Statistical analyses

Associations to disease were tested for each marker with a logistic regression, using gender and country of origin as covariates. A generic log-additive model was used to test allelic effects, and p values were estimated by a χ² test over the deviance of the regression. Implementation of this method can be found in the package SNPassoc_1.6-0 in the statistical software suite R (http://www.r-project.org). A conservative Bonferroni correction was applied to take into account multiple tests. Under the most stringent calculation (30 loci × four phenotypes(IBS, IBS-C, IBS-D and IBS-A) × three groups (Sweden, USA and combined)) significance was thus set to p<1.4×10⁻⁴ (α=0.05/360) in our study. We estimated that our total sample had greater than 80% power to detect OR of 1.2 or more for 83.3% (25/30) SNP with minor allele frequency greater than 0.10.
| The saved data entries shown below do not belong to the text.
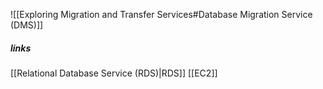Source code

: ![[Exploring Migration and Transfer Services#Database Migration Service (DMS)]]
##### links
[[Relational Database Service (RDS)|RDS]]
[[EC2]]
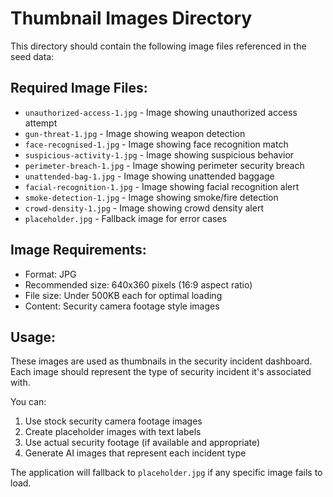 # Thumbnail Images Directory

This directory should contain the following image files referenced in the seed data:

## Required Image Files:
- `unauthorized-access-1.jpg` - Image showing unauthorized access attempt
- `gun-threat-1.jpg` - Image showing weapon detection
- `face-recognised-1.jpg` - Image showing face recognition match
- `suspicious-activity-1.jpg` - Image showing suspicious behavior
- `perimeter-breach-1.jpg` - Image showing perimeter security breach
- `unattended-bag-1.jpg` - Image showing unattended baggage
- `facial-recognition-1.jpg` - Image showing facial recognition alert
- `smoke-detection-1.jpg` - Image showing smoke/fire detection
- `crowd-density-1.jpg` - Image showing crowd density alert
- `placeholder.jpg` - Fallback image for error cases

## Image Requirements:
- Format: JPG
- Recommended size: 640x360 pixels (16:9 aspect ratio)
- File size: Under 500KB each for optimal loading
- Content: Security camera footage style images

## Usage:
These images are used as thumbnails in the security incident dashboard. Each image should represent the type of security incident it's associated with.

You can:
1. Use stock security camera footage images
2. Create placeholder images with text labels
3. Use actual security footage (if available and appropriate)
4. Generate AI images that represent each incident type

The application will fallback to `placeholder.jpg` if any specific image fails to load.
The correlation between the rs4263839 genotype and TNFSF15 mRNA expression was determined by Spearman rank test applied separately to peripheral blood and rectal mucosal biopsies, while the Fisher's method was used to combine results for the meta-analysis of genotype expression data. A Mann–Whitney U test was used for the statistical analysis of luciferase reporter assays performed with rs4263839 variant clones.